▼
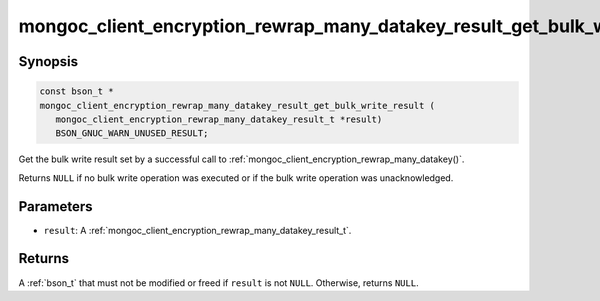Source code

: .. _mongoc_client_encryption_rewrap_many_datakey_result_get_bulk_write_result

mongoc_client_encryption_rewrap_many_datakey_result_get_bulk_write_result()
===========================================================================

Synopsis
--------

.. code-block:: c

   const bson_t *
   mongoc_client_encryption_rewrap_many_datakey_result_get_bulk_write_result (
      mongoc_client_encryption_rewrap_many_datakey_result_t *result)
      BSON_GNUC_WARN_UNUSED_RESULT;

Get the bulk write result set by a successful call to :ref:`mongoc_client_encryption_rewrap_many_datakey()`.

Returns ``NULL`` if no bulk write operation was executed or if the bulk write operation was unacknowledged.

Parameters
----------

* ``result``: A :ref:`mongoc_client_encryption_rewrap_many_datakey_result_t`.

Returns
-------

A :ref:`bson_t` that must not be modified or freed if ``result`` is not ``NULL``. Otherwise, returns ``NULL``.

.. seealso::

  | :ref:`mongoc_client_encryption_rewrap_many_datakey()`
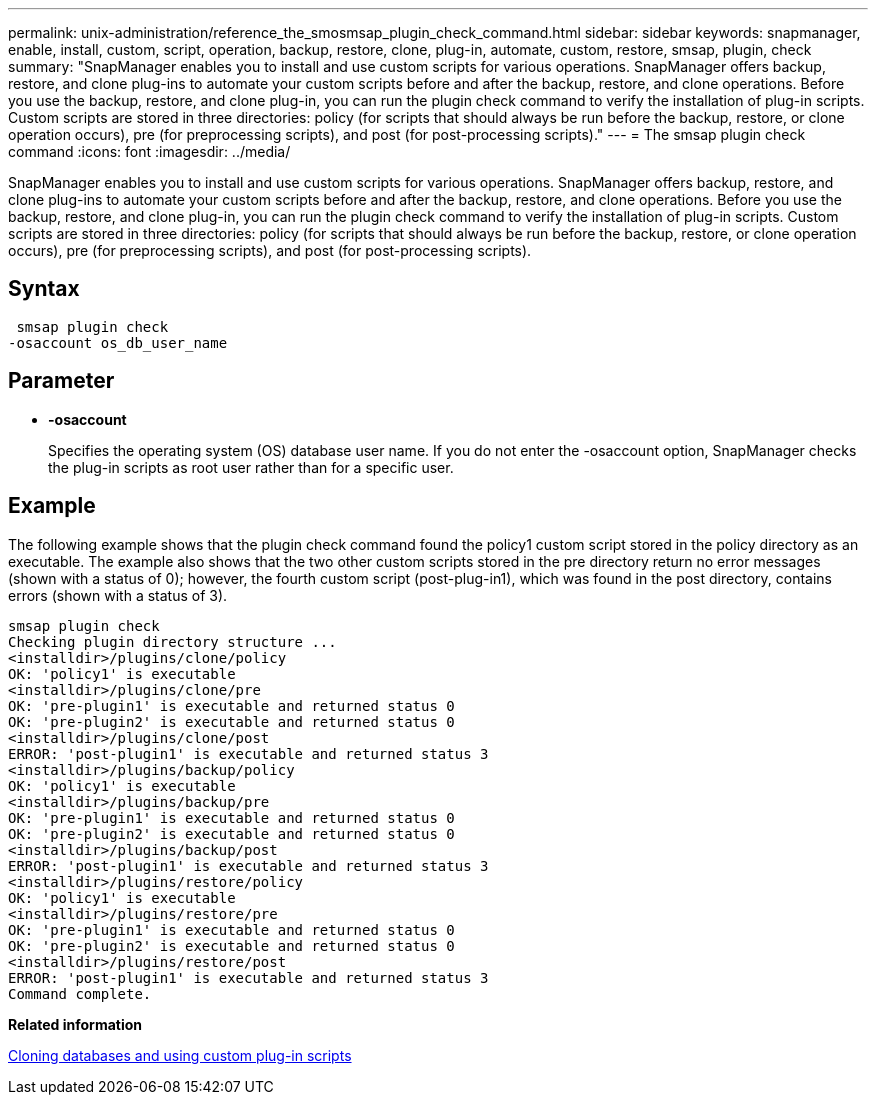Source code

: ---
permalink: unix-administration/reference_the_smosmsap_plugin_check_command.html
sidebar: sidebar
keywords: snapmanager, enable, install, custom, script, operation, backup, restore, clone, plug-in, automate, custom, restore, smsap, plugin, check
summary: "SnapManager enables you to install and use custom scripts for various operations. SnapManager offers backup, restore, and clone plug-ins to automate your custom scripts before and after the backup, restore, and clone operations. Before you use the backup, restore, and clone plug-in, you can run the plugin check command to verify the installation of plug-in scripts. Custom scripts are stored in three directories: policy (for scripts that should always be run before the backup, restore, or clone operation occurs), pre (for preprocessing scripts), and post (for post-processing scripts)."
---
= The smsap plugin check command
:icons: font
:imagesdir: ../media/

[.lead]
SnapManager enables you to install and use custom scripts for various operations. SnapManager offers backup, restore, and clone plug-ins to automate your custom scripts before and after the backup, restore, and clone operations. Before you use the backup, restore, and clone plug-in, you can run the plugin check command to verify the installation of plug-in scripts. Custom scripts are stored in three directories: policy (for scripts that should always be run before the backup, restore, or clone operation occurs), pre (for preprocessing scripts), and post (for post-processing scripts).

== Syntax

----
 smsap plugin check
-osaccount os_db_user_name
----

== Parameter

* *-osaccount*
+
Specifies the operating system (OS) database user name. If you do not enter the -osaccount option, SnapManager checks the plug-in scripts as root user rather than for a specific user.

== Example

The following example shows that the plugin check command found the policy1 custom script stored in the policy directory as an executable. The example also shows that the two other custom scripts stored in the pre directory return no error messages (shown with a status of 0); however, the fourth custom script (post-plug-in1), which was found in the post directory, contains errors (shown with a status of 3).

----
smsap plugin check
Checking plugin directory structure ...
<installdir>/plugins/clone/policy
OK: 'policy1' is executable
<installdir>/plugins/clone/pre
OK: 'pre-plugin1' is executable and returned status 0
OK: 'pre-plugin2' is executable and returned status 0
<installdir>/plugins/clone/post
ERROR: 'post-plugin1' is executable and returned status 3
<installdir>/plugins/backup/policy
OK: 'policy1' is executable
<installdir>/plugins/backup/pre
OK: 'pre-plugin1' is executable and returned status 0
OK: 'pre-plugin2' is executable and returned status 0
<installdir>/plugins/backup/post
ERROR: 'post-plugin1' is executable and returned status 3
<installdir>/plugins/restore/policy
OK: 'policy1' is executable
<installdir>/plugins/restore/pre
OK: 'pre-plugin1' is executable and returned status 0
OK: 'pre-plugin2' is executable and returned status 0
<installdir>/plugins/restore/post
ERROR: 'post-plugin1' is executable and returned status 3
Command complete.
----

*Related information*

xref:task_cloning_databases_and_using_custom_plugin_scripts.adoc[Cloning databases and using custom plug-in scripts]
▲
→ Exercise goal
Leave nothing out but the pictures when transcribing the records.

→ Task output
Source code

: .. _mongoc_client_encryption_rewrap_many_datakey_result_get_bulk_write_result

mongoc_client_encryption_rewrap_many_datakey_result_get_bulk_write_result()
===========================================================================

Synopsis
--------

.. code-block:: c

   const bson_t *
   mongoc_client_encryption_rewrap_many_datakey_result_get_bulk_write_result (
      mongoc_client_encryption_rewrap_many_datakey_result_t *result)
      BSON_GNUC_WARN_UNUSED_RESULT;

Get the bulk write result set by a successful call to :ref:`mongoc_client_encryption_rewrap_many_datakey()`.

Returns ``NULL`` if no bulk write operation was executed or if the bulk write operation was unacknowledged.

Parameters
----------

* ``result``: A :ref:`mongoc_client_encryption_rewrap_many_datakey_result_t`.

Returns
-------

A :ref:`bson_t` that must not be modified or freed if ``result`` is not ``NULL``. Otherwise, returns ``NULL``.

.. seealso::

  | :ref:`mongoc_client_encryption_rewrap_many_datakey()`
Source code

: ---
permalink: unix-administration/reference_the_smosmsap_plugin_check_command.html
sidebar: sidebar
keywords: snapmanager, enable, install, custom, script, operation, backup, restore, clone, plug-in, automate, custom, restore, smsap, plugin, check
summary: "SnapManager enables you to install and use custom scripts for various operations. SnapManager offers backup, restore, and clone plug-ins to automate your custom scripts before and after the backup, restore, and clone operations. Before you use the backup, restore, and clone plug-in, you can run the plugin check command to verify the installation of plug-in scripts. Custom scripts are stored in three directories: policy (for scripts that should always be run before the backup, restore, or clone operation occurs), pre (for preprocessing scripts), and post (for post-processing scripts)."
---
= The smsap plugin check command
:icons: font
:imagesdir: ../media/

[.lead]
SnapManager enables you to install and use custom scripts for various operations. SnapManager offers backup, restore, and clone plug-ins to automate your custom scripts before and after the backup, restore, and clone operations. Before you use the backup, restore, and clone plug-in, you can run the plugin check command to verify the installation of plug-in scripts. Custom scripts are stored in three directories: policy (for scripts that should always be run before the backup, restore, or clone operation occurs), pre (for preprocessing scripts), and post (for post-processing scripts).

== Syntax

----
 smsap plugin check
-osaccount os_db_user_name
----

== Parameter

* *-osaccount*
+
Specifies the operating system (OS) database user name. If you do not enter the -osaccount option, SnapManager checks the plug-in scripts as root user rather than for a specific user.

== Example

The following example shows that the plugin check command found the policy1 custom script stored in the policy directory as an executable. The example also shows that the two other custom scripts stored in the pre directory return no error messages (shown with a status of 0); however, the fourth custom script (post-plug-in1), which was found in the post directory, contains errors (shown with a status of 3).

----
smsap plugin check
Checking plugin directory structure ...
<installdir>/plugins/clone/policy
OK: 'policy1' is executable
<installdir>/plugins/clone/pre
OK: 'pre-plugin1' is executable and returned status 0
OK: 'pre-plugin2' is executable and returned status 0
<installdir>/plugins/clone/post
ERROR: 'post-plugin1' is executable and returned status 3
<installdir>/plugins/backup/policy
OK: 'policy1' is executable
<installdir>/plugins/backup/pre
OK: 'pre-plugin1' is executable and returned status 0
OK: 'pre-plugin2' is executable and returned status 0
<installdir>/plugins/backup/post
ERROR: 'post-plugin1' is executable and returned status 3
<installdir>/plugins/restore/policy
OK: 'policy1' is executable
<installdir>/plugins/restore/pre
OK: 'pre-plugin1' is executable and returned status 0
OK: 'pre-plugin2' is executable and returned status 0
<installdir>/plugins/restore/post
ERROR: 'post-plugin1' is executable and returned status 3
Command complete.
----

*Related information*

xref:task_cloning_databases_and_using_custom_plugin_scripts.adoc[Cloning databases and using custom plug-in scripts]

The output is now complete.